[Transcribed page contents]
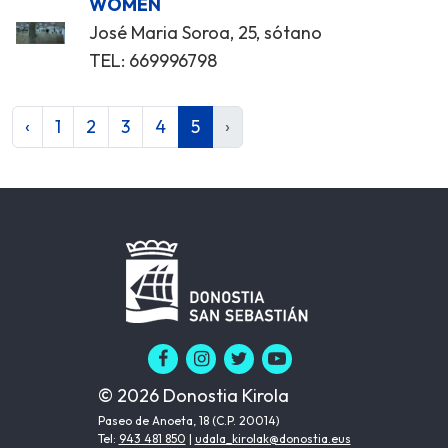
WOMEN
José Maria Soroa, 25, sótano
TEL: 669996798
‹
1
2
3
4
5
›
© 2026 Donostia Kirola
Paseo de Anoeta, 18 (C.P. 20014)
Tel:
943 481 850
|
udala_kirolak@donostia.eus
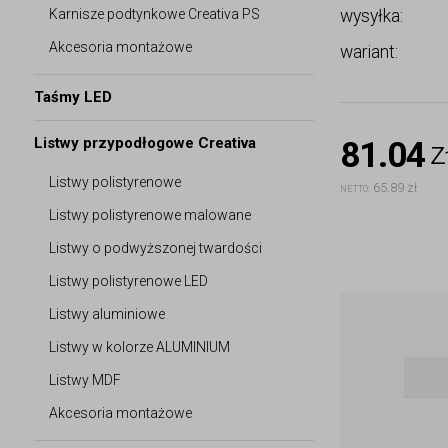
Karnisze podtynkowe Creativa PS
wysyłka:
Akcesoria montażowe
wariant:
Taśmy LED
Listwy przypodłogowe Creativa
81.04
z
Listwy polistyrenowe
65.89 zł
NETTO:
Listwy polistyrenowe malowane
Listwy o podwyższonej twardości
Listwy polistyrenowe LED
Listwy aluminiowe
Listwy w kolorze ALUMINIUM
Listwy MDF
Akcesoria montażowe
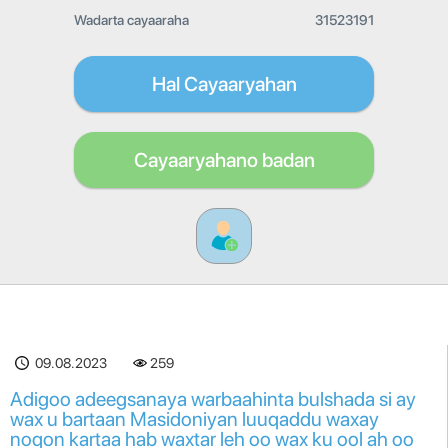
Wadarta cayaaraha
31523191
Hal Cayaaryahan
Cayaaryahano badan
09.08.2023
259
Adigoo adeegsanaya warbaahinta bulshada si ay
wax u bartaan Masidoniyan luuqaddu waxay
noqon kartaa hab waxtar leh oo wax ku ool ah oo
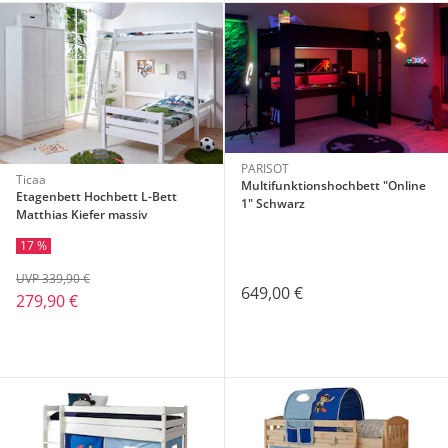
PARISOT
Ticaa
Multifunktionshochbett "Online
Etagenbett Hochbett L-Bett
1" Schwarz
Matthias Kiefer massiv
17 %
UVP 339,90 €
649,00 €
279,90 €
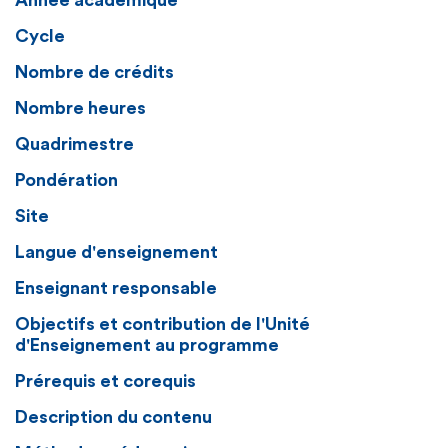
Année académique
Cycle
Nombre de crédits
Nombre heures
Quadrimestre
Pondération
Site
Langue d'enseignement
Enseignant responsable
Objectifs et contribution de l'Unité
d'Enseignement au programme
Prérequis et corequis
Description du contenu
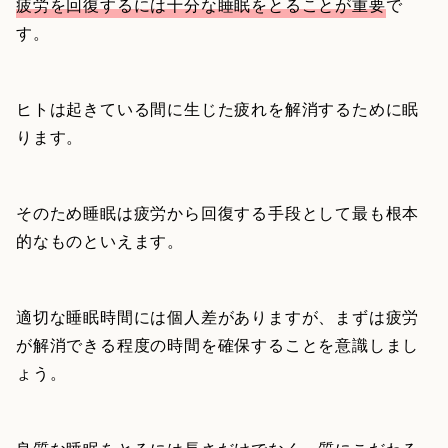
疲労を回復するには十分な睡眠をとることが重要
で
す。
ヒトは起きている間に生じた疲れを解消するために眠
ります。
そのため睡眠は疲労から回復する手段として最も根本
的なものといえます。
適切な睡眠時間には個人差がありますが、まずは疲労
が解消できる程度の時間を確保することを意識しまし
ょう。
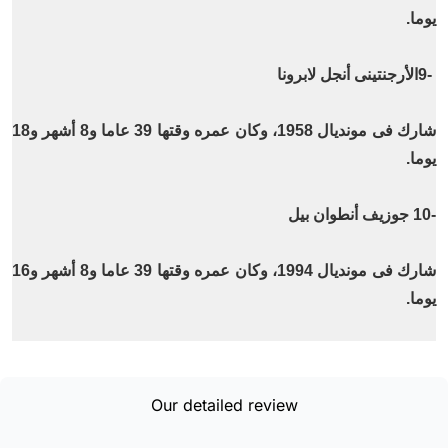
يوما
.
9-
الأرجنتينى أنجل لابرونا
شارك فى مونديال 1958، وكان عمره وقتها 39 عاما و8 أشهر و18
يوما
.
10-
جوزيف أنطوان بيل
شارك فى مونديال 1994، وكان عمره وقتها 39 عاما و8 أشهر و16
يوما
.
Our detailed review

What this task involves: Retype the data in full. Images do not go in the copy.

Solution for this problem:
WOMEN
José Maria Soroa, 25, sótano
TEL: 669996798
‹
1
2
3
4
5
›
© 2026 Donostia Kirola
Paseo de Anoeta, 18 (C.P. 20014)
Tel:
943 481 850
|
udala_kirolak@donostia.eus
Karnisze podtynkowe Creativa PS
wysyłka:
Akcesoria montażowe
wariant:
Taśmy LED
Listwy przypodłogowe Creativa
81.04
z
Listwy polistyrenowe
65.89 zł
NETTO:
Listwy polistyrenowe malowane
Listwy o podwyższonej twardości
Listwy polistyrenowe LED
Listwy aluminiowe
Listwy w kolorze ALUMINIUM
Listwy MDF
Akcesoria montażowe
Wadarta cayaaraha
31523191
Hal Cayaaryahan
Cayaaryahano badan
09.08.2023
259
Adigoo adeegsanaya warbaahinta bulshada si ay
wax u bartaan Masidoniyan luuqaddu waxay
noqon kartaa hab waxtar leh oo wax ku ool ah oo
PARISOT
Ticaa
Multifunktionshochbett "Online
Etagenbett Hochbett L-Bett
1" Schwarz
Matthias Kiefer massiv
17 %
UVP 339,90 €
649,00 €
279,90 €
Année académique
Cycle
Nombre de crédits
Nombre heures
Quadrimestre
Pondération
Site
Langue d'enseignement
Enseignant responsable
Objectifs et contribution de l'Unité
d'Enseignement au programme
Prérequis et corequis
Description du contenu
疲労を回復するには十分な睡眠をとることが重要
で
す。
ヒトは起きている間に生じた疲れを解消するために眠
ります。
そのため睡眠は疲労から回復する手段として最も根本
的なものといえます。
適切な睡眠時間には個人差がありますが、まずは疲労
が解消できる程度の時間を確保することを意識しまし
ょう。
يوما
.
9-
الأرجنتينى أنجل لابرونا
شارك فى مونديال 1958، وكان عمره وقتها 39 عاما و8 أشهر و18
يوما
.
10-
جوزيف أنطوان بيل
شارك فى مونديال 1994، وكان عمره وقتها 39 عاما و8 أشهر و16
يوما
.
Our detailed review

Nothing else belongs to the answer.